It’s all moving along on schedule, or what passes for a schedule in my case. I got a job last week, unbelievably, and I start tomorrow and so today is my last day of doing what I do every day. Tomorrow starts again with passwords and staff meetings and grant applications. If you’d told me the day I left that I would be back in an academic job within the month I don’t know if I would have believed you, but it’s true, I am, and the next thing to do is to find another living situation. And then the next thing to do after that is to find some sort of regular dance class to go to and there I’ll be, I guess, actually ensconced in this tiny windy city, with a commute and a kitchen and a library card, just like a regular person.
This past week has involved my coming down with strep throat, my ingesting a lot of antibiotics, a fruitless search for a semi-cute shirt to wear out on Saturday, and of course Saturday night itself, where I wore a slightly-less-than-semi-cute-shirt out to bars and clubs and things like that. Hilarious on all levels.

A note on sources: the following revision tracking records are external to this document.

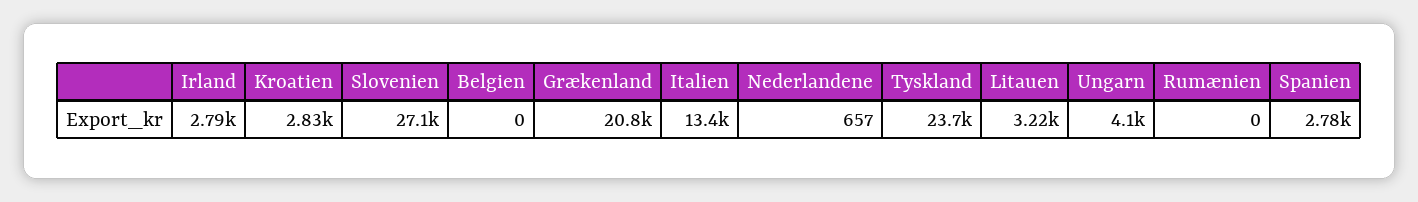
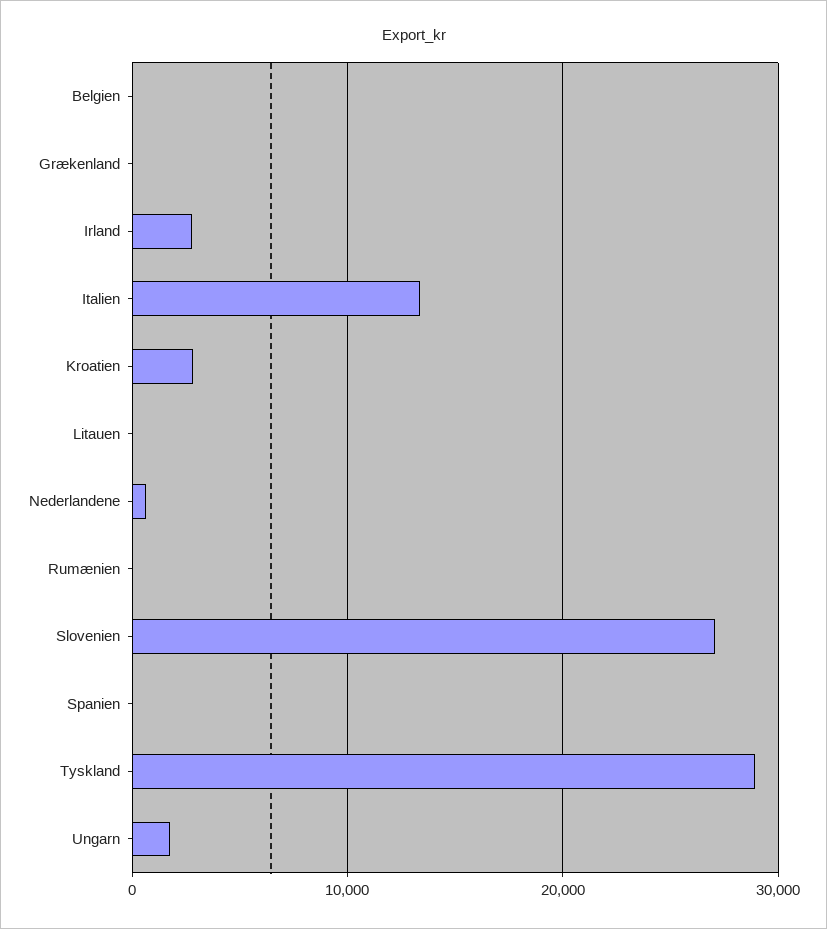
Grækenland: 20800 -> 0
Tyskland: 23700 -> 29000
Litauen: 3220 -> 0
Ungarn: 4100 -> 2000
Spanien: 2780 -> 0

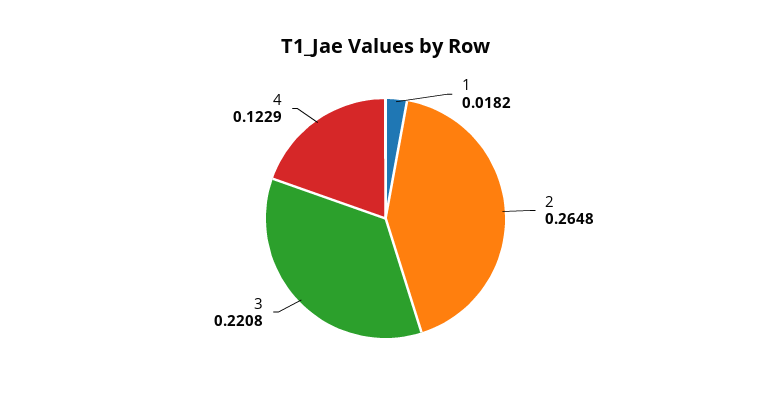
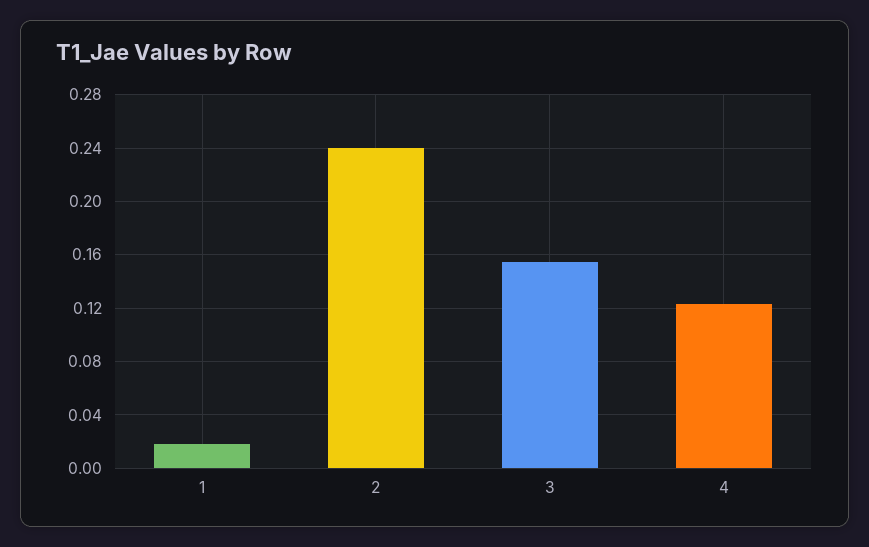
2: 0.2648 -> 0.24
3: 0.2208 -> 0.155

I can always tell when I’m with a new group of people when a) they laugh at my jokes, not having had had all joy beaten out of them by my constant re-telling of my grammar joke (“But not in the pluperfect subjunctive HA HA!”) and that one time I went to Burning Man and that one time I had a stripper and b) when I have to explain that no, I don’t really drink, and that half a glass of champagne I just drank over the course of three hours is making me feel a little dizzy. And then, if there has been dancing involved, as there certainly was on Saturday, also c) I have to explain that yes, I was actually sober on the dance floor, why do you ask?
Being here is not like what I expected it to be when I was thinking about it all those months ago because I had no idea what to expect. There was just a New Zealand-shaped hole in my brain and I read everything I could find and tried to form some sort of picture of what being here would be like, but there was no way to know, however, what I would be like when I got here and not to get too personal here on my online journal or anything, but babies, I feel really weird and unlike myself lately now that I am on the other side of the world.
I keep telling myself Just Describe It. Just notice it, just write it down, just think about it every day in a different cafe with a chai tea latte (which you have purposefully not ordered rapid-fire Starbucks-style to avoid ridicule). Just look at the water and the mountains every day, begin to recognize the stores and restaurants on Courtenay Place and Cuba Mall, decipher the bus system, abandon hope for a good hair day and settle for one wherein the follicles have not been physically blown off your head by the wind. Wrap your mind around what they mean by long black and flat white and start saying “yeah” (pronouncing it “yih”) at the beginning of every sentence and “yup” (pronouncing it “yep”) at the end.
And I do do that, I guess. A little. I think about the people I have met here and about the people I will continue to meet, and I sometimes wish very devoutly not only for any type of privacy at all but also for my beloved santoku knife. I sit around talking a lot with various people about various interesting but impersonal things, because I can’t give everyone the backstory to the things Ireally want to talk about and the people I would normally talk about those things are all very far away and I can’t, somehow, understand what it would be like to talk to them about those things from here. I don’t know that it’s because I’m a completely different person or that because my friends from home wouldn’t understand what it’s like to be here…because it’s not that hard to understand, frankly.
The thing that’s difficult is making enough room in my head to fit it all in. Apparently I am a person who lives out of a bag in a shoddily-carpeted room with two Germans and a Brit who goes to the fruit market on Sundays and no real friends yet but lots of people she likes anyway. I’m someone who has traveled to the other side of the world, ostensibly for change and adventure, and has managed to talk herself into a job that is almost exactly like her old one and will probably be moving into a familiar living situation, too. I’m someone who can’t think of anything to write about in my online journal and who only wants to read and go dancing and wear cute shirts and have a chai latte, and who can’t think of any words to describe how she’s feeling except “separate” and “far away,” who loves her friends but all of a sudden hates email, who wakes up and walks around every day and who has not yet learned to give up overanalysis. It’s all familiar, all the basic components, anyway. Nothing has really changed but I still don’t recognize myself very well.